━━━ Provided passage
Christopher Nosnibor

This is one of many releases I’ve been sitting on – figuratively speaking – for a long time without getting round to playing. I tend to listen to CDs while at work in my day-job, and digital promos at home (because I can’t stream or download on work systems), and while I can stuff a bunch of regular CDs into a jiffy and carry them to and from the office, the packaging of this release made it simply impractical. That, and the fact I had to battle long and hard with myself to resist the urge to burn the thing.

It’s not that I have any kind of objection to any of the artists in this three-way collaboration, or take issue with its premise, namely a series of portraits of radical heretical figures from across history, spanning Caravaggio and the Marquis de Sade, to William Burroughs and Johnny Rotten. In fact, it’s a concept I can get on board with, and for months I’ve looked at the magnificent packaging, a box-type affair which folds out to reveal a CD, a DVD and a book containing all of the words to the tracks – some in French, some in English, some in a combination of the two – forming a rich linguistic tapestry. Published in an edition of just 1,000 copies, including 26 lettered copies, it’s a work of art, not a disposable piece of trash. But the box is a giant flip-front matchbook. The front cover is made of fine sandpaper, and glued inside the flap, on its own, stark and inviting is a match, a full fore inches long. What would be more in keeping with the spirit of the project than burning it without hearing so much as a note, and reviewing the sound of the fire taking hold and the rustle of art burning, the colour of the dancing flames and the texture of the ash? It would hardly be Watch the KLF Burn a Million Quid, but nevertheless… I’m a pussy. I was also too curious to explore the contents of the package. And having heard the album and watched the film, there was no way I could even pretend to burn it. I’m weak. I’m no heretic.
━━━━━━
━━━ Data under study
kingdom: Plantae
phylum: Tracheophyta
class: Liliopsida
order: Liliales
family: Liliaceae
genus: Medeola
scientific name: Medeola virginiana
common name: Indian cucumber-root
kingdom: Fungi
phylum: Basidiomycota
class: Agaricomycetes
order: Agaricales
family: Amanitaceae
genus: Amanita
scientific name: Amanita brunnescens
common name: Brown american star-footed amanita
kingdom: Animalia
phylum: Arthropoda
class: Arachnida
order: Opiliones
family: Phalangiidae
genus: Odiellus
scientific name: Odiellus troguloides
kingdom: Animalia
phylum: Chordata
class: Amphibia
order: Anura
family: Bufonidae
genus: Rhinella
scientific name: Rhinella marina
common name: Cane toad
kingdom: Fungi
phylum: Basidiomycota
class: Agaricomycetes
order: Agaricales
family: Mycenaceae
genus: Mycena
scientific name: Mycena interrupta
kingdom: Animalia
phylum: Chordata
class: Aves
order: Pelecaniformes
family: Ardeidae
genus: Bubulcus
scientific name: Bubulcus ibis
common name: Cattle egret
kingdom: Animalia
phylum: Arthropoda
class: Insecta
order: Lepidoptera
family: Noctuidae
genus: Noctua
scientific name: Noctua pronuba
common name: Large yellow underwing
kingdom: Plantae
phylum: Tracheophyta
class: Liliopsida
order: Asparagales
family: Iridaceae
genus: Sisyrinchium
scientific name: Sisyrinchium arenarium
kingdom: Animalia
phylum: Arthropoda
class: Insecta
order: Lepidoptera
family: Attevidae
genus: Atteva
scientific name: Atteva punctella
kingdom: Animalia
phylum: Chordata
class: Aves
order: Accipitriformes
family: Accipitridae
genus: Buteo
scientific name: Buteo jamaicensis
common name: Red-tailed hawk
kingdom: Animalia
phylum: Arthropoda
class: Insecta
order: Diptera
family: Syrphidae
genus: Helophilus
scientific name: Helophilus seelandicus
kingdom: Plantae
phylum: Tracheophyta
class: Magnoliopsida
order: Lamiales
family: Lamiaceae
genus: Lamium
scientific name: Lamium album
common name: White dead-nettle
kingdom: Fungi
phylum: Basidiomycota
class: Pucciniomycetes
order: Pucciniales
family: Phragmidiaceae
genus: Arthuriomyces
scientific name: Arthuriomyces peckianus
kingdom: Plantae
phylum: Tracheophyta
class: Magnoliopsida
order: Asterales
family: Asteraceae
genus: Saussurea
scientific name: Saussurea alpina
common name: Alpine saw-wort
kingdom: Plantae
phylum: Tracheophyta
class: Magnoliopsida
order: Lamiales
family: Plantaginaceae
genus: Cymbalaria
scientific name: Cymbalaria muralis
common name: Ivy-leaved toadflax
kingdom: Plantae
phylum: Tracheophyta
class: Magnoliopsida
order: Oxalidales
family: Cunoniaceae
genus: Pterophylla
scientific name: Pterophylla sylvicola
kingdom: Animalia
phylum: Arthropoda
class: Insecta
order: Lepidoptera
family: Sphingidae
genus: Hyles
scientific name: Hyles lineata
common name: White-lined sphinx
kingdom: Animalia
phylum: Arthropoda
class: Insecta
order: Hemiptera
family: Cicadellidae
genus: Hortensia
━━━━━━
**About this task**. Print the stretch of the album review above from "Christopher Nosnibor" through "burn the thing.", word for word.

**Exercise solution**.
Christopher Nosnibor

This is one of many releases I’ve been sitting on – figuratively speaking – for a long time without getting round to playing. I tend to listen to CDs while at work in my day-job, and digital promos at home (because I can’t stream or download on work systems), and while I can stuff a bunch of regular CDs into a jiffy and carry them to and from the office, the packaging of this release made it simply impractical. That, and the fact I had to battle long and hard with myself to resist the urge to burn the thing.